Strategy No. 3. Try to reproduce the crash in a shorter running program.
This is helpful if you work on a program that takes a long time for large input sizes. It’s often worth the effort to reduce the input size and check if the bug is still reproducible. And that saves a lot of debugging time. But this is not always easy nor possible right at the beginning of debugging. I keep trying it throughout my debugging so that I can save time as much as possible.

Strategy No. 4. Use the right tools.
Since the program in this case is written in C++ and runs on linux, there exists a fairly good debugging echo system. gdb from gnu and lldb from clang are both good. Mastering these tools often pay large benefits. For instance, gdb can be scripted using python and it can be extremely helpful while debugging long running programs. There are other gdb commands like checkpoint which are very useful too. Last I checked the reverse debugging in gdb wasn’t good. But I’ve heard good reviews about undoDB which is a reverse debugger. rr from Mozilla is another reverse debugger and I’m yet to try it.

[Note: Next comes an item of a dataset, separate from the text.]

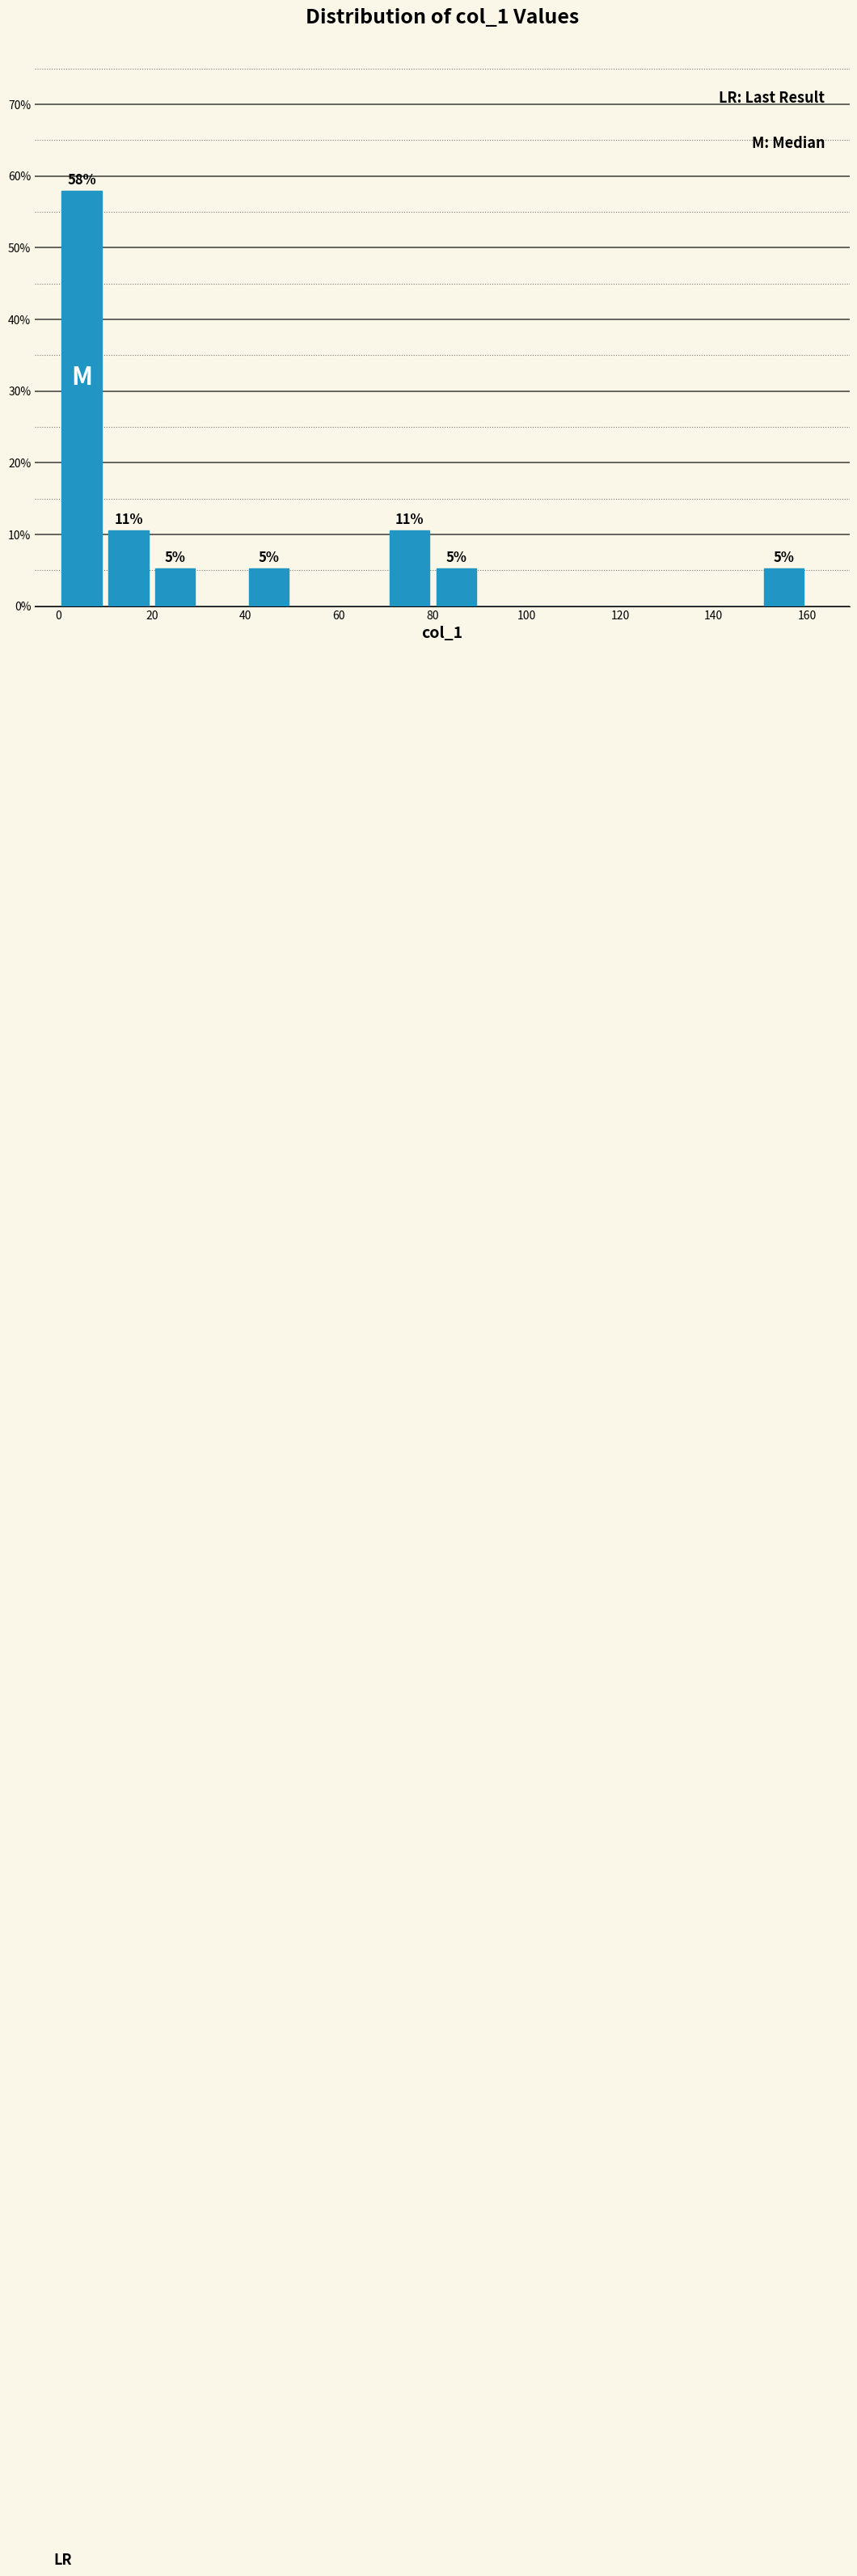

Which range on the x-axis has the tallest bar?

0 to 10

For very long running programs checkpointing the program using dmtcp also helps. That way you don’t have to spend a lot of time just in waiting for the program to reach the bug. But often it takes some effort to integrate dmtcp with large code bases. But it may be worth the effort.

Sometimes, enabling log messages or putting new ones to better understand the state of the program can be much more helpful than a debugger. Because a debugger executes the program slowly and I can run the program much faster with an optimized build executable with the log messages turned on. Meaningful log messages are good tools for understanding the behaviour of the program in unknown areas of code.

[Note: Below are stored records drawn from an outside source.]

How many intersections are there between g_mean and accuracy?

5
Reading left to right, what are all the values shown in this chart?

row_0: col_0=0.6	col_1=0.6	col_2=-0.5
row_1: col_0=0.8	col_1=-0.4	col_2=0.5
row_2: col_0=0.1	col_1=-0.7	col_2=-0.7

In two of my most memorable debugging experiences, existing and adding new log messages helped me solve the bugs much faster than if I used only the debugger. And if some of the new log messages that I add for debugging purpose turn out to be helpful, I try to add them permanently in the code.

Strategy No. 5. Dig deeper to understand the reason of the bug.
In a well-written code base the bugs and their causes should be localized. Meaning, the behaviour due to an erroneous code shouldn’t occur somewhere far from the culprit line or lines of code. But it’s not a perfect world and is very easy to write code in C and C++ where the bug is introduced in one place and gets manifested somewhere far away. The initial debugging may show what is wrong in the code but it may take some time to figure out the why. For example in one of the bugs I saw a local variable inside a function getting corrupted even though there was nothing suspicious happening inside the function to indicate it. This was the what part of the bug – a corrupt variable. The journey to find why led me to a static buffer overflow in another function that corrupted the value of the local variable. During debugging I had added a new local variable before the corrupt local variable to count something. And that stopped the crash. But this was a hack and not a real solution. The real solution involved finding out why the local variable got corrupt in the first place. Do not try out a bunch of stuff randomly to make the bug go away.

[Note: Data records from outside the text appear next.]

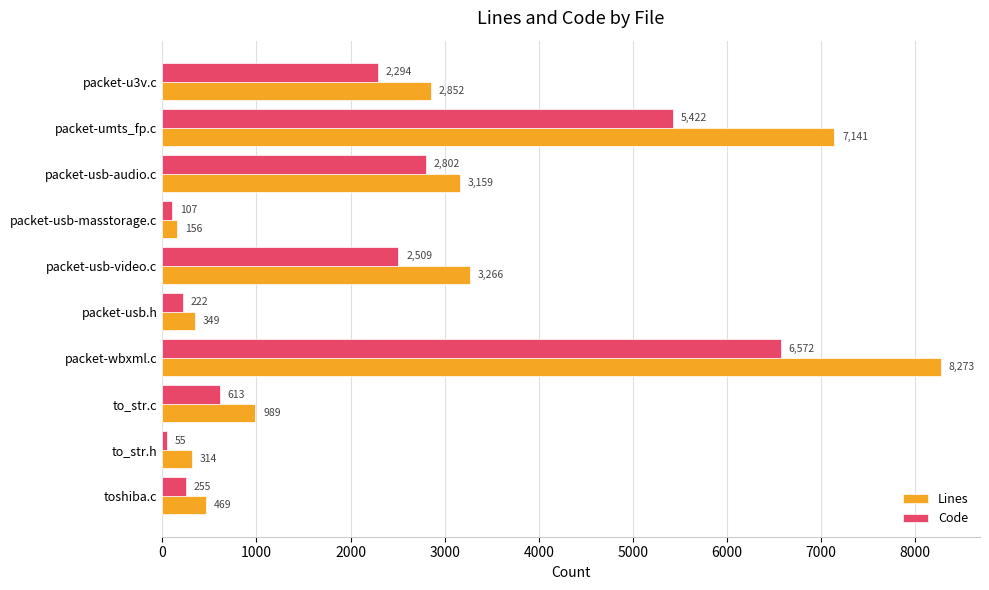

At which category is the sum across all series the highest?

packet-wbxml.c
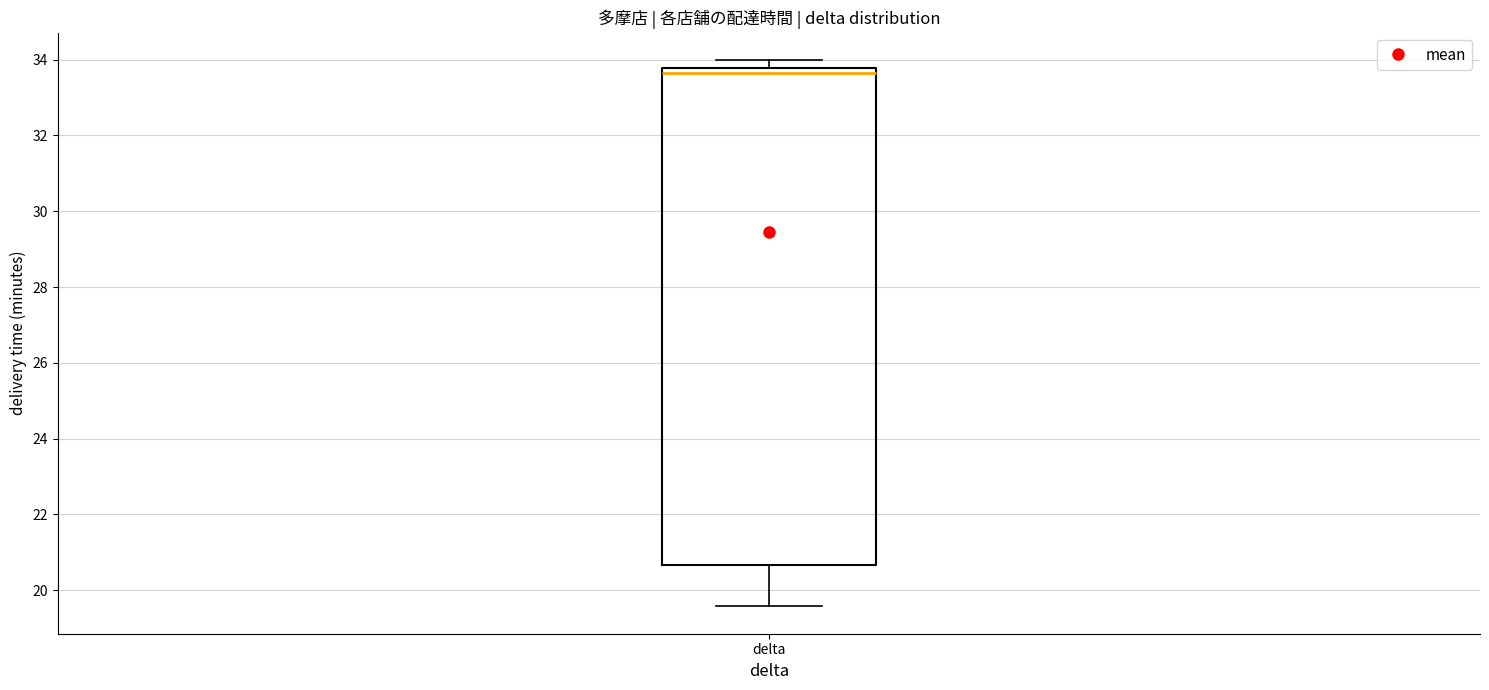

Transcribe this box plot: give where the median line is, the range the box spans, and where the two whiskers end, as read against the y-axis. The values are not printed on the chart, so give them approximately, as read against the axis.

median 33.6, box 20.6 to 33.8, whiskers 19.6 to 34.0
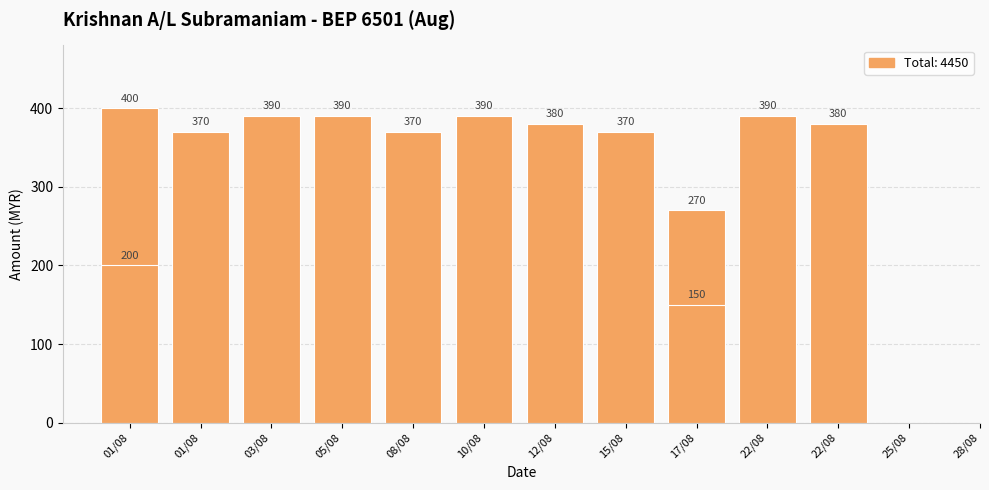

What is the average value?

342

Strategy No. 6. Understand the area of code where the bug is seen.
It may not be necessary always but more often than not it is. Spending some time and effort to understand the area of unfamiliar code where the bug is visible is helpful. This time I had to understand the functionality of the code, the individual functions in the call stack and the assumptions with which they were written. And a few days later there was another bug in the same code area and this time I could solve the bug much faster.

Strategy No. 7. Verify your fix by adding a test case.
I always make it a point to add a test case in the regression suite for the bug I fixed. Sometimes it’s possible to add a simple unit case for the bug and sometimes it may require a big system test case. But a test case in the regression suite will ensure that the same bug will not appear twice.

Strategy No. 8. Write a post-mortem report on the bug.
Or make a blog post out of it. I do it because I want to find out if I could have debugged it more efficiently. And I also like to write if I learned something new.